The young policy wonk was undoubtedly bright and knew his policy backward and forward, but Bader could barely understand him, between his unimaginably fast speaking pace and his unexpectedly thick Louisiana drawl. He contemplated recording the aspiring governor’s remarks and later playing it back at half speed, just to make sure he understood him correctly.

“Well, look, I’ve really got to get to this committee hearing,” Bader said, picking up his pace and hoping the skinny Indian-American couldn’t walk as fast as he spoke. “I think you’ve got some great ideas, and I’ll be happy to help you out with a fundraiser or something, but I’ll warn you, I’ve been here a long time and changing the way Washington works is a hell of a—”

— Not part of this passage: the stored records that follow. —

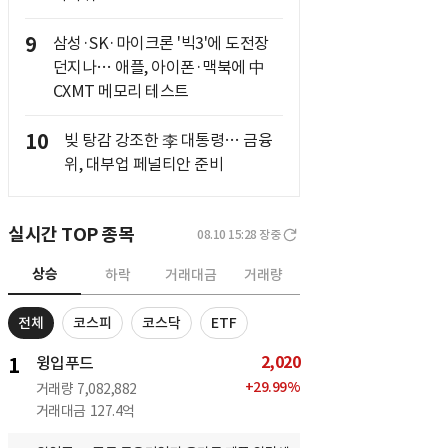
9
삼성·SK·마이크론 '빅3'에 도전장
던지나… 애플, 아이폰·맥북에 中
CXMT 메모리 테스트
10
빚 탕감 강조한 李 대통령… 금융
위, 대부업 페널티안 준비
실시간 TOP 종목
08.10 15:28
장중
상승
하락
거래대금
거래량
전체
코스피
코스닥
ETF
2,020
1
윙입푸드
+
29.99
%
거래량
7,082,882
거래대금
127.4억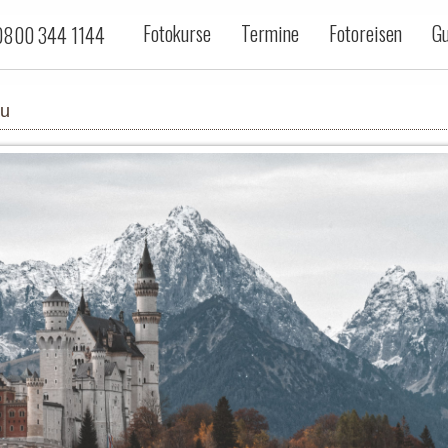
Fotokurse
Termine
Fotoreisen
Gu
800 344 1144
äu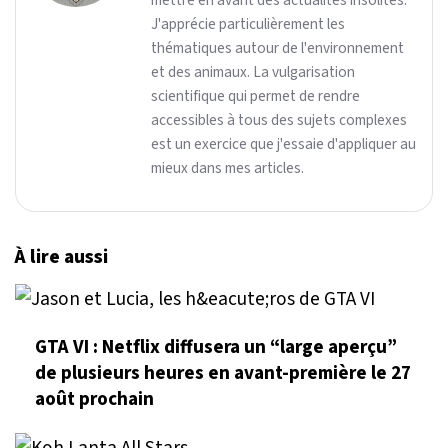
mettre en avant des actualités insolites.
J'apprécie particulièrement les
thématiques autour de l'environnement
et des animaux. La vulgarisation
scientifique qui permet de rendre
accessibles à tous des sujets complexes
est un exercice que j'essaie d'appliquer au
mieux dans mes articles.
À lire aussi
GTA VI : Netflix diffusera un “large aperçu”
de plusieurs heures en avant-première le 27
août prochain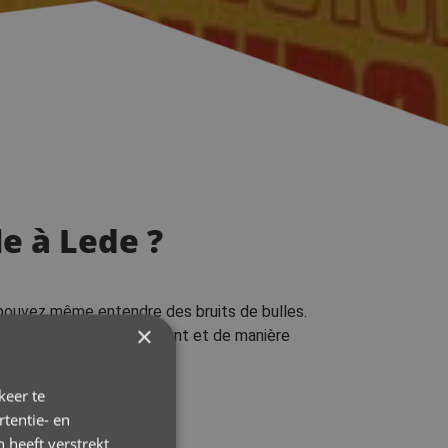
e à Lede ?
 pouvez même entendre des bruits de bulles.
×
e votre problème rapidement et de manière
keer te
tentie- en
 heeft verstrekt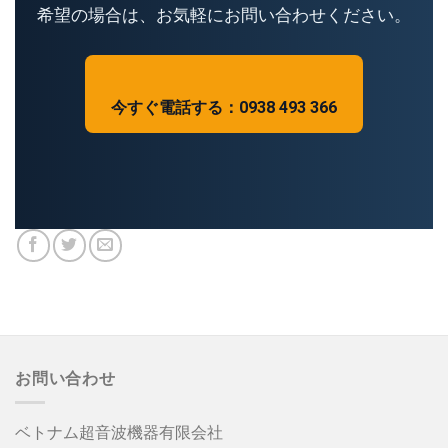
希望の場合は、お気軽にお問い合わせください。
今すぐ電話する：0938 493 366
お問い合わせ
ベトナム超音波機器有限会社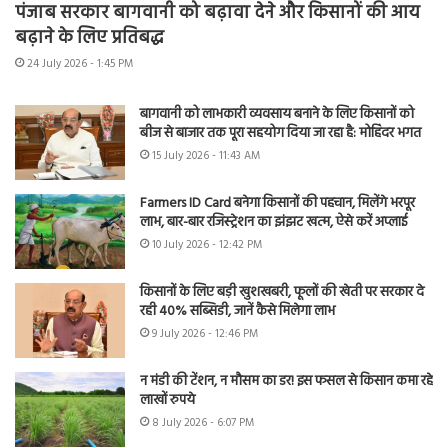
पंजाब सरकार बागवानी को बढ़ावा देने और किसानों की आय
बढ़ाने के लिए प्रतिबद्ध
24 July 2026 - 1:45 PM
बागवानी को लाभकारी व्यवसाय बनाने के लिए किसानों को
बीज से बाजार तक पूरा सहयोग दिया जा रहा है: मोहिंदर भगत
15 July 2026 - 11:43 AM
Farmers ID Card बनेगा किसानों की पहचान, मिलेंगे भरपूर
लाभ, बार-बार रजिस्ट्रेशन का झंझट खत्म, ऐसे करें अप्लाई
10 July 2026 - 12:42 PM
किसानों के लिए बड़ी खुशखबरी, फूलों की खेती पर सरकार दे
रही 40% सब्सिडी, जानें कैसे मिलेगा लाभ
9 July 2026 - 12:46 PM
न मंडी की टेंशन, न मौसम का डर! इस फसल से किसान कमा रहे
लाखों रुपये
8 July 2026 - 6:07 PM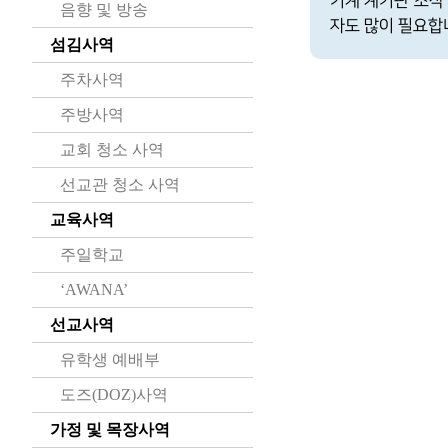
기계 계기판 조작
음향 및 방송
자도 많이 필요합
섬김사역
주차사역
주방사역
교회 청소 사역
선교관 청소 사역
교육사역
주일학교
‘AWANA’
선교사역
유학생 예배부
도즈(DOZ)사역
가정 및 목장사역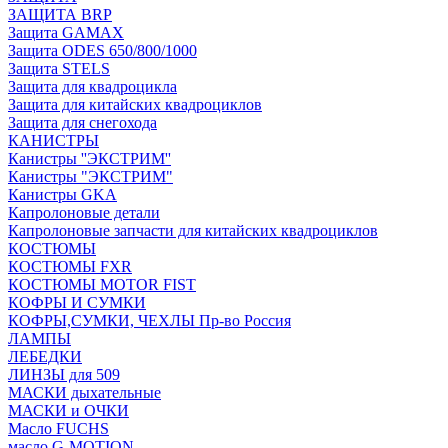
ЗАЩИТА BRP
Защита GAMAX
Защита ODES 650/800/1000
Защита STELS
Защита для квадроцикла
Защита для китайских квадроциклов
Защита для снегохода
КАНИСТРЫ
Канистры ''ЭКСТРИМ''
Канистры "ЭКСТРИМ"
Канистры GKA
Капролоновые детали
Капролоновые запчасти для китайских квадроциклов
КОСТЮМЫ
КОСТЮМЫ FXR
КОСТЮМЫ MOTOR FIST
КОФРЫ И СУМКИ
КОФРЫ,СУМКИ, ЧЕХЛЫ Пр-во Россия
ЛАМПЫ
ЛЕБЕДКИ
ЛИНЗЫ для 509
МАСКИ дыхательные
МАСКИ и ОЧКИ
Масло FUCHS
масло G-MOTION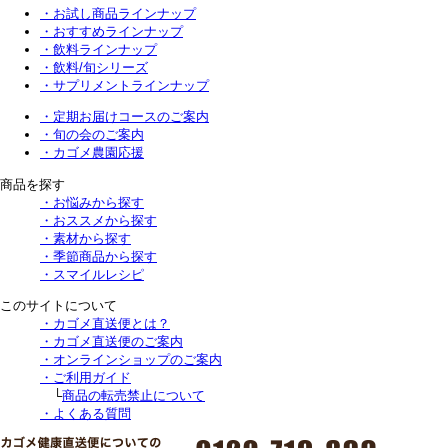
・お試し商品ラインナップ
・おすすめラインナップ
・飲料ラインナップ
・飲料/旬シリーズ
・サプリメントラインナップ
・定期お届けコースのご案内
・旬の会のご案内
・カゴメ農園応援
商品を探す
・お悩みから探す
・おススメから探す
・素材から探す
・季節商品から探す
・スマイルレシピ
このサイトについて
・カゴメ直送便とは？
・カゴメ直送便のご案内
・オンラインショップのご案内
・ご利用ガイド
└
商品の転売禁止について
・よくある質問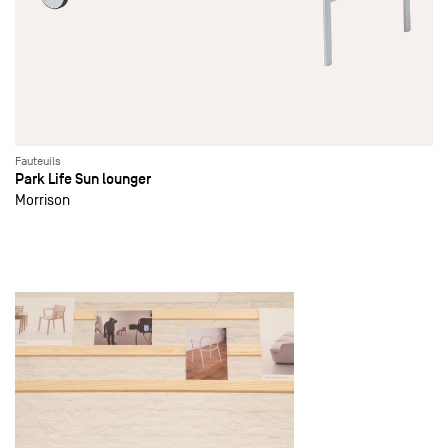
Fauteuils
Park Life Sun lounger
Morrison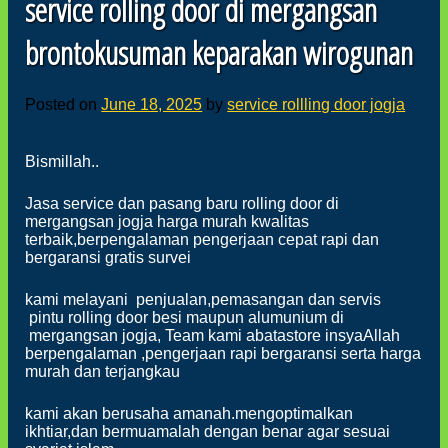
service rolling door di mergangsan
brontokusuman keparakan wirogunan
Posted on
June 18, 2025
by
service rollling door jogja
Bismillah..
Jasa service dan pasang baru rolling door di
mergangsan jogja harga murah kwalitas
terbaik,berpengalaman pengerjaan cepat rapi dan
bergaransi gratis survei
kami melayani penjualan,pemasangan dan servis
pintu rolling door besi maupun alumunium di
mergangsan jogja, Team kami abatastore insyaAllah
berpengalaman ,pengerjaan rapi bergaransi serta harga
murah dan terjangkau
kami akan berusaha amanah.mengoptimalkan
ikhtiar,dan bermuamalah dengan benar agar sesuai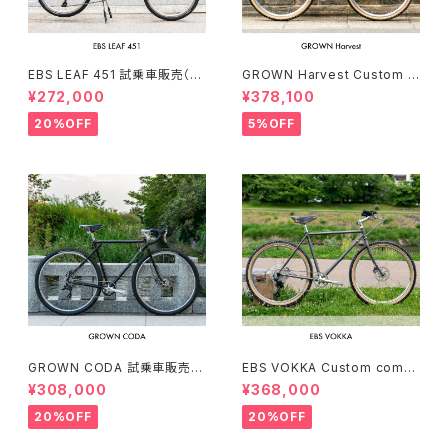
EBS LEAF 451 試乗車販売（15
GROWN Harvest Custom c
0-169cm）
omplete bike（154-168cm）
¥272,000
¥378,100
20%OFF
5%OFF
GROWN CODA 試乗車販売（1
EBS VOKKA Custom compl
66-174cm）
ete bike（166-173cm）
¥308,000
¥368,000
20%OFF
20%OFF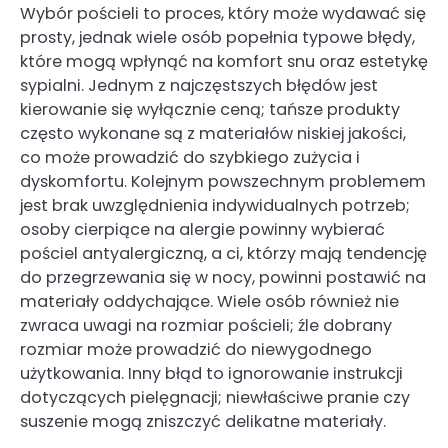
Wybór pościeli to proces, który może wydawać się
prosty, jednak wiele osób popełnia typowe błędy,
które mogą wpłynąć na komfort snu oraz estetykę
sypialni. Jednym z najczęstszych błędów jest
kierowanie się wyłącznie ceną; tańsze produkty
często wykonane są z materiałów niskiej jakości,
co może prowadzić do szybkiego zużycia i
dyskomfortu. Kolejnym powszechnym problemem
jest brak uwzględnienia indywidualnych potrzeb;
osoby cierpiące na alergie powinny wybierać
pościel antyalergiczną, a ci, którzy mają tendencję
do przegrzewania się w nocy, powinni postawić na
materiały oddychające. Wiele osób również nie
zwraca uwagi na rozmiar pościeli; źle dobrany
rozmiar może prowadzić do niewygodnego
użytkowania. Inny błąd to ignorowanie instrukcji
dotyczących pielęgnacji; niewłaściwe pranie czy
suszenie mogą zniszczyć delikatne materiały.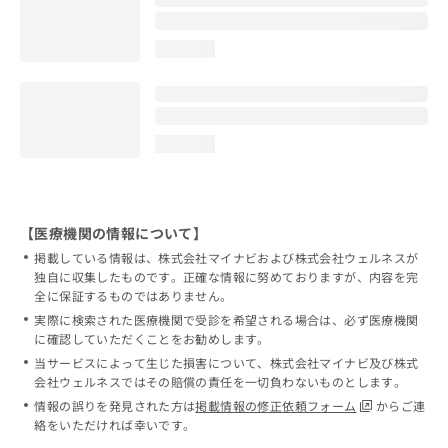
loading...
loading...
【医療機関の情報について】
掲載している情報は、株式会社マイナビおよび株式会社ウェルネスが
独自に収集したものです。正確な情報に努めておりますが、内容を完
全に保証するものではありません。
実際に検索された医療機関で受診を希望される場合は、必ず医療機関
に確認していただくことをお勧めします。
当サービスによって生じた損害について、株式会社マイナビ及び株式
会社ウェルネスではその賠償の責任を一切負わないものとします。
情報の誤りを発見された方は
掲載情報の修正依頼フォーム
からご連
絡をいただければ幸いです。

“Of​course​in​Washington​history​always​repeat​sitself;​that’s​why​we​have​to​be​promoting​reforms​in​the​states​and​the​role​off​reemarket​reform​minded​allies​like​yourselfist​oensure​that​the​federal​bureaucracy​doesnt​get​in​the​way;​believe​me​I​know​how​hard​this​canbe​when​I​was​at​HHSI​kept​running​into​brick​wall​after​brick​wall​sometimes​out​of​status​quosometimes​out​of​resis​tance​tocon​serva​tivee​ffort​stobr​ingma​rketp​lacef​orces​tohea​lthca​reare​naand​Ithin​ksome​ofitw​asjust​asen​seorp​erhapsa​hope​that​if​they​ignored​meI​would​go​away;​Imean​Iwasm​uchyo​unger​thanm​ostun​derse​creta​riesa​ndnob​odyco​uldbe​lieve​Ihada​lread​yrunt​heLou​isian​aDepa​rtmen​tofHe​altha​ndHos​pital​sinad​ditio​ntoab​ipart​isanc​ommis​siono​nthef​uture​ofMed​icare​andth​eLoui​siana​Unive​rsity​System,” the aspiring governor began.

The meeting would have gone on forever if the pair hadn’t nearly walked into a tall, pale, menacing figure in a black suit, Drake Gully. The gaunt staffer for the House Republican leadership glared briefly at the man occupying Bader’s attention.